◆ Aim of the exercise
Two lines in the data below mark the range: the one with "middle tip: (155, 133)" and the one with "thumb ip: (155, 169)". Return both, along with every line between them, exactly.

Keypoint text descriptions:
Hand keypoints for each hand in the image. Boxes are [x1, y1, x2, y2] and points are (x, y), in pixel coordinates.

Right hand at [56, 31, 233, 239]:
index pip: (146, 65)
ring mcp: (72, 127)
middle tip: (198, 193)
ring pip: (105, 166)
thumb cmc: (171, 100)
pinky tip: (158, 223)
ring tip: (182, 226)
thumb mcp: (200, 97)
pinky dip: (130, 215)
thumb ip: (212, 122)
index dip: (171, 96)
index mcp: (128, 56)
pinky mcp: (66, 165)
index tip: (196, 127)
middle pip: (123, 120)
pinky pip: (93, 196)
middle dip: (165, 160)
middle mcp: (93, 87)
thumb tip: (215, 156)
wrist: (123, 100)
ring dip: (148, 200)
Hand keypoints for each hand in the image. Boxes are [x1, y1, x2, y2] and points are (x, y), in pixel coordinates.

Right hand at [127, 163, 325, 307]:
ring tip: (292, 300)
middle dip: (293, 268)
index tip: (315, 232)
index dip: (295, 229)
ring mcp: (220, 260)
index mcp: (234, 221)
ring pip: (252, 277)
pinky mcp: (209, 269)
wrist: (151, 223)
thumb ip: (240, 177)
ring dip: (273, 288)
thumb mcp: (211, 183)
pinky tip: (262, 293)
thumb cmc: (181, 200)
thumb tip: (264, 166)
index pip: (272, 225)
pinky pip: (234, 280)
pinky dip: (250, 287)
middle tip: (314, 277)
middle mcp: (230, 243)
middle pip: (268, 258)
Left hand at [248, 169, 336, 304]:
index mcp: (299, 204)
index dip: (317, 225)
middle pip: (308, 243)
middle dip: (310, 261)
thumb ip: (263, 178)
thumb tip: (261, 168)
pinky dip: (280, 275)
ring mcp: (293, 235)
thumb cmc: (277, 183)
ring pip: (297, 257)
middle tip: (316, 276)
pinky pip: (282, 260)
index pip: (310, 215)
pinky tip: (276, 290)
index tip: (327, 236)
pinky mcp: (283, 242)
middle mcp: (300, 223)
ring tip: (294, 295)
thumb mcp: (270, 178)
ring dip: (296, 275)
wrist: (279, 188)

* * *

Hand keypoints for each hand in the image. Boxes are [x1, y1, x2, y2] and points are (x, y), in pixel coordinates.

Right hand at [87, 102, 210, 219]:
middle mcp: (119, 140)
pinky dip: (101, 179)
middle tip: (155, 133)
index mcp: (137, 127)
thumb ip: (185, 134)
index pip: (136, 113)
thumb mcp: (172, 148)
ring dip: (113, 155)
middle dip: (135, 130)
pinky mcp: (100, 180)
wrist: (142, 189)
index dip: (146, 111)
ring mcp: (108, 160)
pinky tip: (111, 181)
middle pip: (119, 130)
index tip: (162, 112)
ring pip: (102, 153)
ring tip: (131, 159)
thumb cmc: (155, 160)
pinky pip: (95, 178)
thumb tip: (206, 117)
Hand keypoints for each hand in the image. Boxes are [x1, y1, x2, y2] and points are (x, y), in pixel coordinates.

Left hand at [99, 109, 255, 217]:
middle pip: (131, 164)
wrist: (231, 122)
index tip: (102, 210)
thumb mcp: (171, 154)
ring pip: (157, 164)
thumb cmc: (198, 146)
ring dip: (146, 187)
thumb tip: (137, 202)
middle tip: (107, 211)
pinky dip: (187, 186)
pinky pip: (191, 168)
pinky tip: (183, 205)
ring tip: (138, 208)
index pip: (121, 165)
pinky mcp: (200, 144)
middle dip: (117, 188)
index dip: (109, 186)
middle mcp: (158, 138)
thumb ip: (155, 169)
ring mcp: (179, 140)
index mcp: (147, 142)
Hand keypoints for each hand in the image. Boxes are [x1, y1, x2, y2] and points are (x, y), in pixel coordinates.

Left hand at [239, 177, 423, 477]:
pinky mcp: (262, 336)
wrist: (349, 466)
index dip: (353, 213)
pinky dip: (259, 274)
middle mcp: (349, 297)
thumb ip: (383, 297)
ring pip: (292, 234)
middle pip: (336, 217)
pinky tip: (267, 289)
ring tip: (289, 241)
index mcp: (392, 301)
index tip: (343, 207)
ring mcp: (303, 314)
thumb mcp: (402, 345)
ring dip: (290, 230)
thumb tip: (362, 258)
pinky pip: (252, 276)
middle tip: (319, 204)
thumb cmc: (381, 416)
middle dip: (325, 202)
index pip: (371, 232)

* * *

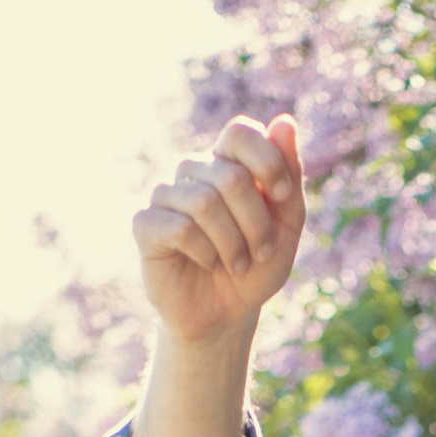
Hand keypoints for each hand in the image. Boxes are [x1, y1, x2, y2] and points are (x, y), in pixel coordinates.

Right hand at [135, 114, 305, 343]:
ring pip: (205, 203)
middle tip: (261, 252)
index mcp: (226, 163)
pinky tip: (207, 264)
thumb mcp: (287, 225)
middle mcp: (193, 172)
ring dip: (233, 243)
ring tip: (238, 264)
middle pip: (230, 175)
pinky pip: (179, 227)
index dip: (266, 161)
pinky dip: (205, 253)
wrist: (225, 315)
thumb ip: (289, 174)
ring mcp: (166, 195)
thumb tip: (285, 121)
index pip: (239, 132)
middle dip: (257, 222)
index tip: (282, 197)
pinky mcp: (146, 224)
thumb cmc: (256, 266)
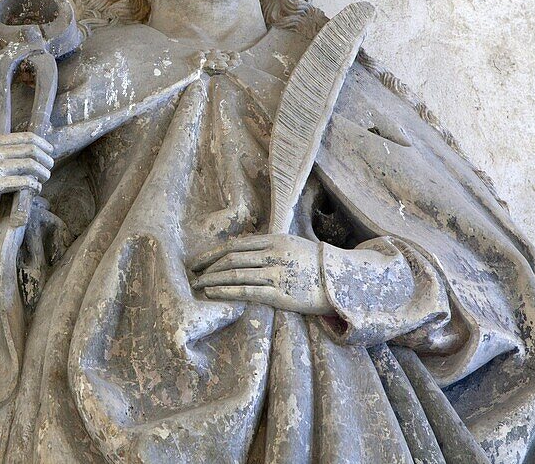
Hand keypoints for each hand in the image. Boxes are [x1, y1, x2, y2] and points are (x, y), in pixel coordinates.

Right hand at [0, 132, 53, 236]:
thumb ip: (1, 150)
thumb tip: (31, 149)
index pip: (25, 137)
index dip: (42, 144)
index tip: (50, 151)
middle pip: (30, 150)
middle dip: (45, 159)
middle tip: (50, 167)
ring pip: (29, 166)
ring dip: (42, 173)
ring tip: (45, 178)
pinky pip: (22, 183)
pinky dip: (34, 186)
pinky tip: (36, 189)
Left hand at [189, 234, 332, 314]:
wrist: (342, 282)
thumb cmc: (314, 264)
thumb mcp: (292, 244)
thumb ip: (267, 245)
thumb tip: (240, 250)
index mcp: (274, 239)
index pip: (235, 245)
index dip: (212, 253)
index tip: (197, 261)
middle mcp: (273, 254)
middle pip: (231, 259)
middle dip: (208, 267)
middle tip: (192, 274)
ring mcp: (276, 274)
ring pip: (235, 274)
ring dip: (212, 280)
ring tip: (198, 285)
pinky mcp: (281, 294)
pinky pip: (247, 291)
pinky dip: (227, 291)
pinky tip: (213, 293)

◆ Exercise result
middle tip: (155, 133)
index mcp: (137, 127)
thumb ip: (185, 134)
index pip: (136, 113)
thumb mcp: (172, 148)
ring dip: (113, 155)
middle dip: (135, 130)
pinky mcp: (100, 180)
wrist: (142, 189)
index dip: (146, 111)
ring mcp: (108, 160)
pinky tip: (111, 181)
middle pip: (119, 130)
index tip: (162, 112)
ring pip: (102, 153)
ring tip: (131, 159)
thumb cmc: (155, 160)
pinky pip: (95, 178)
thumb tip: (206, 117)
Hand keypoints for each hand in the image. Boxes are [x1, y1, x2, y2] and points are (x, y), in pixel coordinates.

Left hand at [99, 109, 255, 217]:
middle pip: (131, 164)
wrist: (231, 122)
index tip: (102, 210)
thumb mcp: (171, 154)
ring pip: (157, 164)
thumb cmc: (198, 146)
ring dip: (146, 187)
thumb tip: (137, 202)
middle tip: (107, 211)
pinky dip: (187, 186)
pinky pip: (191, 168)
pinky tip: (183, 205)
ring tip: (138, 208)
index pip: (121, 165)
pinky mcp: (200, 144)
middle dip: (117, 188)
index dip: (109, 186)
middle mcp: (158, 138)
thumb ip: (155, 169)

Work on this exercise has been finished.